I was thinking along the lines of fishing them as a food resources and drones with nets, but before I ran with that was wondering how well a drone would cope with such swarms and not something that the net did not offerup as a clear answer, either.
[EDIT ADD first paragraph ]
That being said regardless of the efficiency of such a solution I suspect that the scale of the invasion would make it hard to make a difference lest you have an army of drones at your disposal. The area to cover is insanely large.
[EDIT ADD] Indeed, if anything I should apologize as I'd left no context behind the question and leaving that open left the possibility of callous unthoughtfulness and you most kindly and rightly so, raised that aspect. Many would of just gone with a downvote - presumed the worst and ran with it in sillence, so again thank you for taking the time to question that. If I could mod you up more for that, I would.

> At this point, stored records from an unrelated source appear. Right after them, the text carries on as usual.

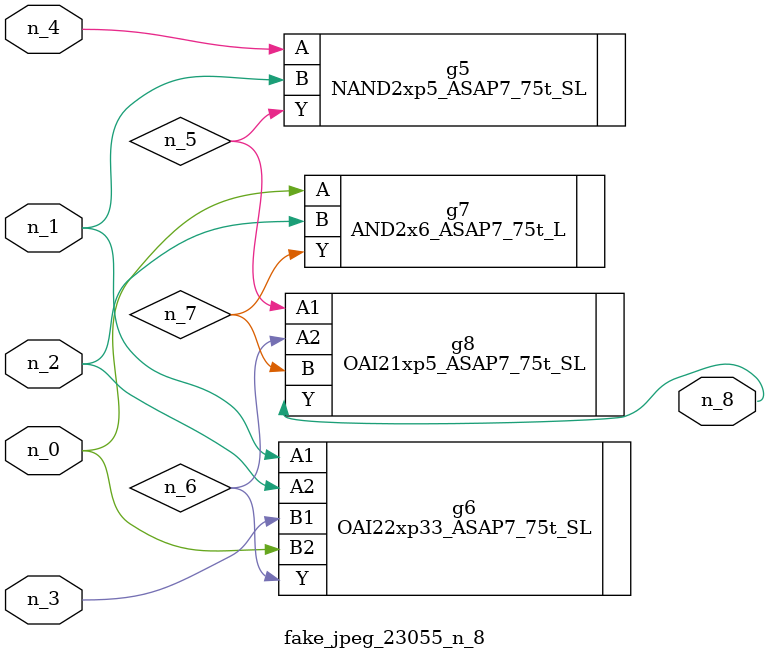
<source format=v>
module fake_jpeg_23055_n_8 (n_3, n_2, n_1, n_0, n_4, n_8);

input n_3;
input n_2;
input n_1;
input n_0;
input n_4;

output n_8;

wire n_6;
wire n_5;
wire n_7;

NAND2xp5_ASAP7_75t_SL g5 ( 
.A(n_4),
.B(n_1),
.Y(n_5)
);

OAI22xp33_ASAP7_75t_SL g6 ( 
.A1(n_1),
.A2(n_2),
.B1(n_3),
.B2(n_0),
.Y(n_6)
);

AND2x6_ASAP7_75t_L g7 ( 
.A(n_0),
.B(n_2),
.Y(n_7)
);

OAI21xp5_ASAP7_75t_SL g8 ( 
.A1(n_5),
.A2(n_6),
.B(n_7),
.Y(n_8)
);


endmodule
</source>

[EDIT ADD - I was able to edit my initial reply as did seem you was being unfairly judged and I hope I've addressed that]
Swarm passes by, the kite netters have a couple tons of locusts netted, a good harvest.
on edit: personally like because has such a 50s sci-fi feel to it.
As for the Sci-fi, soon as you mentioned that I oddly thought of Dune, probably the rare resource mining aspect of such swarms and climate comparison going on there.
Hot air balloons dropping nets, or some weather balloons - again tethered. Though would probably want to run with hydrogen for costs, just safety and training go up, so greater initial costs there. So many details.
Kinda gets down to sky versions of submarine nets in predictable flight paths into crop area's as being the best spots to set such trapping nets up.
Though if it turns out you just need to lay down football sized green carpet and that attracts them - well that opens up other avenues in trapping or indeed - zapping them once they touch down.